* **Listing**:
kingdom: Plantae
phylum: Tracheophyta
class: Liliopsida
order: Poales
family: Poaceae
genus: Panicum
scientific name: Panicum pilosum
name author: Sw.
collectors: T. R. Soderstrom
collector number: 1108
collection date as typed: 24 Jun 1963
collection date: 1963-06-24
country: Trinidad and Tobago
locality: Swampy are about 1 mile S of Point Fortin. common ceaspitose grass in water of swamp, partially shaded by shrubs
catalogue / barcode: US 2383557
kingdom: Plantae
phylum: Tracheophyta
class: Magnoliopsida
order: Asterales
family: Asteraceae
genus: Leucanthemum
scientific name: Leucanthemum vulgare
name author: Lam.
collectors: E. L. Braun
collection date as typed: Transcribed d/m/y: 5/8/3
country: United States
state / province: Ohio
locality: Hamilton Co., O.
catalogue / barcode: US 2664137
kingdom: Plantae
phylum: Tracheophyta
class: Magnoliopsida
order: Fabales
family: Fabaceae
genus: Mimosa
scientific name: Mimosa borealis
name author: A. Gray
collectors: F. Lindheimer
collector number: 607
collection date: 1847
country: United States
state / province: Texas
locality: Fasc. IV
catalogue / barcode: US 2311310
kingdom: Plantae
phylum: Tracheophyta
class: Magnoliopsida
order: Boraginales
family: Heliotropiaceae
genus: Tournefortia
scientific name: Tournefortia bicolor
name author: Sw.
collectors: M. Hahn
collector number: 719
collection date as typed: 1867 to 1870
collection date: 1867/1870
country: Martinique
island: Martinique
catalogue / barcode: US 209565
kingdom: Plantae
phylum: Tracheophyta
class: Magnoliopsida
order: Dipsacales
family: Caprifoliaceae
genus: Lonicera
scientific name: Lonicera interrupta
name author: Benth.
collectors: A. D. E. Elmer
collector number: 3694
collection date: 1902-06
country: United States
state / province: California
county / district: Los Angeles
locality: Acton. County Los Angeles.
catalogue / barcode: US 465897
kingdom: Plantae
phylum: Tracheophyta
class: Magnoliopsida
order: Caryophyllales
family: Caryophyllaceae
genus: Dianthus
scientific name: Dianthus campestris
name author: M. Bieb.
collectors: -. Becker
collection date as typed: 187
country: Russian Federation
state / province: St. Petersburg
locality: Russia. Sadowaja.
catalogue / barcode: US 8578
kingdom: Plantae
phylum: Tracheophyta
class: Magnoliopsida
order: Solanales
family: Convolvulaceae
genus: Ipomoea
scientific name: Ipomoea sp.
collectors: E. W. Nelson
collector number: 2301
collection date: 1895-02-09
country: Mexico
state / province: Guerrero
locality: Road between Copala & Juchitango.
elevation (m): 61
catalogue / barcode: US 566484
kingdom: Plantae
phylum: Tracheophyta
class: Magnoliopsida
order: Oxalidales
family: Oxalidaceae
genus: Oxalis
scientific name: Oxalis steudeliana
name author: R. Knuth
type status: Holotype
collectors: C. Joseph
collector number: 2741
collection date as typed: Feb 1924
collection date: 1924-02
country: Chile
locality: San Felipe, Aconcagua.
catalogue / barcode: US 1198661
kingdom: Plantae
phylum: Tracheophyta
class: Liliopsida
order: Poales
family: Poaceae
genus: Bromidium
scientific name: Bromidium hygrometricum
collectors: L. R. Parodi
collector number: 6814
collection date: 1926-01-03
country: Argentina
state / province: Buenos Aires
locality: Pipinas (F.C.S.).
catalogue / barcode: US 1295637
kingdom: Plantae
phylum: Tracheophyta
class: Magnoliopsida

* **What to do**: Rename the field "catalogue / barcode" to "catalog number" throughout the material above. Reproduce all other lines unchanged.

* **The answer**:
kingdom: Plantae
phylum: Tracheophyta
class: Liliopsida
order: Poales
family: Poaceae
genus: Panicum
scientific name: Panicum pilosum
name author: Sw.
collectors: T. R. Soderstrom
collector number: 1108
collection date as typed: 24 Jun 1963
collection date: 1963-06-24
country: Trinidad and Tobago
locality: Swampy are about 1 mile S of Point Fortin. common ceaspitose grass in water of swamp, partially shaded by shrubs
catalog number: US 2383557
kingdom: Plantae
phylum: Tracheophyta
class: Magnoliopsida
order: Asterales
family: Asteraceae
genus: Leucanthemum
scientific name: Leucanthemum vulgare
name author: Lam.
collectors: E. L. Braun
collection date as typed: Transcribed d/m/y: 5/8/3
country: United States
state / province: Ohio
locality: Hamilton Co., O.
catalog number: US 2664137
kingdom: Plantae
phylum: Tracheophyta
class: Magnoliopsida
order: Fabales
family: Fabaceae
genus: Mimosa
scientific name: Mimosa borealis
name author: A. Gray
collectors: F. Lindheimer
collector number: 607
collection date: 1847
country: United States
state / province: Texas
locality: Fasc. IV
catalog number: US 2311310
kingdom: Plantae
phylum: Tracheophyta
class: Magnoliopsida
order: Boraginales
family: Heliotropiaceae
genus: Tournefortia
scientific name: Tournefortia bicolor
name author: Sw.
collectors: M. Hahn
collector number: 719
collection date as typed: 1867 to 1870
collection date: 1867/1870
country: Martinique
island: Martinique
catalog number: US 209565
kingdom: Plantae
phylum: Tracheophyta
class: Magnoliopsida
order: Dipsacales
family: Caprifoliaceae
genus: Lonicera
scientific name: Lonicera interrupta
name author: Benth.
collectors: A. D. E. Elmer
collector number: 3694
collection date: 1902-06
country: United States
state / province: California
county / district: Los Angeles
locality: Acton. County Los Angeles.
catalog number: US 465897
kingdom: Plantae
phylum: Tracheophyta
class: Magnoliopsida
order: Caryophyllales
family: Caryophyllaceae
genus: Dianthus
scientific name: Dianthus campestris
name author: M. Bieb.
collectors: -. Becker
collection date as typed: 187
country: Russian Federation
state / province: St. Petersburg
locality: Russia. Sadowaja.
catalog number: US 8578
kingdom: Plantae
phylum: Tracheophyta
class: Magnoliopsida
order: Solanales
family: Convolvulaceae
genus: Ipomoea
scientific name: Ipomoea sp.
collectors: E. W. Nelson
collector number: 2301
collection date: 1895-02-09
country: Mexico
state / province: Guerrero
locality: Road between Copala & Juchitango.
elevation (m): 61
catalog number: US 566484
kingdom: Plantae
phylum: Tracheophyta
class: Magnoliopsida
order: Oxalidales
family: Oxalidaceae
genus: Oxalis
scientific name: Oxalis steudeliana
name author: R. Knuth
type status: Holotype
collectors: C. Joseph
collector number: 2741
collection date as typed: Feb 1924
collection date: 1924-02
country: Chile
locality: San Felipe, Aconcagua.
catalog number: US 1198661
kingdom: Plantae
phylum: Tracheophyta
class: Liliopsida
order: Poales
family: Poaceae
genus: Bromidium
scientific name: Bromidium hygrometricum
collectors: L. R. Parodi
collector number: 6814
collection date: 1926-01-03
country: Argentina
state / province: Buenos Aires
locality: Pipinas (F.C.S.).
catalog number: US 1295637
kingdom: Plantae
phylum: Tracheophyta
class: Magnoliopsida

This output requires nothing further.